Businesses boosted by feel-good factor of the Olympics, according to Institute of Leadership and Management research
The feel-good factor generated by the Olympics stretched to businesses, with most avoiding disruption during the Games, a report has suggested.
In fact, London 2012 helped to boost morale among many workforces as bosses allowed their staff to cheer on Team GB in the office and enjoyed increased productivity as a result.
Research conducted by the Institute of Leadership and Management (ILM) discovered that many companies altered the way they worked, with home-based working and different working hours among the many employment options explored.
Fears that home-based workers would be less productive proved unfounded as a fifth of managers felt that adopting such a practice was a positive move.

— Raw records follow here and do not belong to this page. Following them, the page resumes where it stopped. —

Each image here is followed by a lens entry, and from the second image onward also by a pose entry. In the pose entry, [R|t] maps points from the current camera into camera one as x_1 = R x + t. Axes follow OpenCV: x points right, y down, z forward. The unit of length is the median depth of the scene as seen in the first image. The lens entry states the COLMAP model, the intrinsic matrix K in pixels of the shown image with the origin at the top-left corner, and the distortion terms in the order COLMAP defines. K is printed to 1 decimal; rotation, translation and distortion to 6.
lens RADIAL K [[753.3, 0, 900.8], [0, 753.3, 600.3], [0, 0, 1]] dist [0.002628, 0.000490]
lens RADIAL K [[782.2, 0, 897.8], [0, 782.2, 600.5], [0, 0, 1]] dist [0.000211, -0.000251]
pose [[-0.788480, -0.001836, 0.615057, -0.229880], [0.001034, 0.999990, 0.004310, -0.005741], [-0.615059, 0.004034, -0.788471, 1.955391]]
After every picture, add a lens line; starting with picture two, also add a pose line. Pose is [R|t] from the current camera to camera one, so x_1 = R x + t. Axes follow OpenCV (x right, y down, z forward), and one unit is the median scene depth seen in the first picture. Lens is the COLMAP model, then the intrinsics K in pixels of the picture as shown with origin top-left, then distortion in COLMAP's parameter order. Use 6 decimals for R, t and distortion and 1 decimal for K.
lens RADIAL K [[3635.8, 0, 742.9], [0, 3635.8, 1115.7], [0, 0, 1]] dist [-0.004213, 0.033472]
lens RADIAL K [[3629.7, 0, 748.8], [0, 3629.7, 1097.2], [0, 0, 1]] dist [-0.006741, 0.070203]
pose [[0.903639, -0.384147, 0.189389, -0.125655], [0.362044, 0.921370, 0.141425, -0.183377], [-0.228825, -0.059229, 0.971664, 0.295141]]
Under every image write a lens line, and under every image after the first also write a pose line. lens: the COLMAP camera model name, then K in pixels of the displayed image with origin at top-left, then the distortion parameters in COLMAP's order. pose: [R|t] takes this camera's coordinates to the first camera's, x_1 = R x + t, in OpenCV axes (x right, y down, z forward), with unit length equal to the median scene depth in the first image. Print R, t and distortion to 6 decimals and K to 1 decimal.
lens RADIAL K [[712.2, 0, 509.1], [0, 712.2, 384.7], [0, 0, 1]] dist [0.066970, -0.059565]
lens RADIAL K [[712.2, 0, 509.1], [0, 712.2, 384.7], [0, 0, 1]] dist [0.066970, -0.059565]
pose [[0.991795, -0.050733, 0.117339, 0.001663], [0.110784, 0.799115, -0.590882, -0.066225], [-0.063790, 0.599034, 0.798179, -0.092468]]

Charles Elvin, ILM chief executive, said: "After such an uplifting London Olympics, it was great to discover that many organisations also felt some benefits.
"It is encouraging to find that businesses took the opportunity to trial flexible working practices and those that did found it far from being 'a skiver's paradise', their people were productive and motivated.
"We hope that organisations continue to offer more flexible working which, when properly managed, is a powerful motivator and helps to attract and retain talent. With the Paralympic Games starting in a few days, it's another opportunity for businesses that didn't trial flexible working during the Olympics to do so in the coming fortnight."
Meanwhile, a report by Regus appears to give weight to the argument that remote working is a good thing for business productivity.
The office services firm revealed that people who do not come into the office to work often put in longer hours and there is a clear link between flexible working practices and improved productivity.
Despite this revelation, a quarter of the 2,500 people questioned said there was still a company culture of having to be seen behind a desk.
Steve Purdy, managing director of Regus, said: "Even without this summer's events, London commuters - similar to other UK cities - are only too familiar with the stress, expense and long hours associated with relying on public transport infrastructure.
"Employers in the South East may find that the temporary changes they make this summer could lead them to reassess their attitude towards the fixed workplace in the future."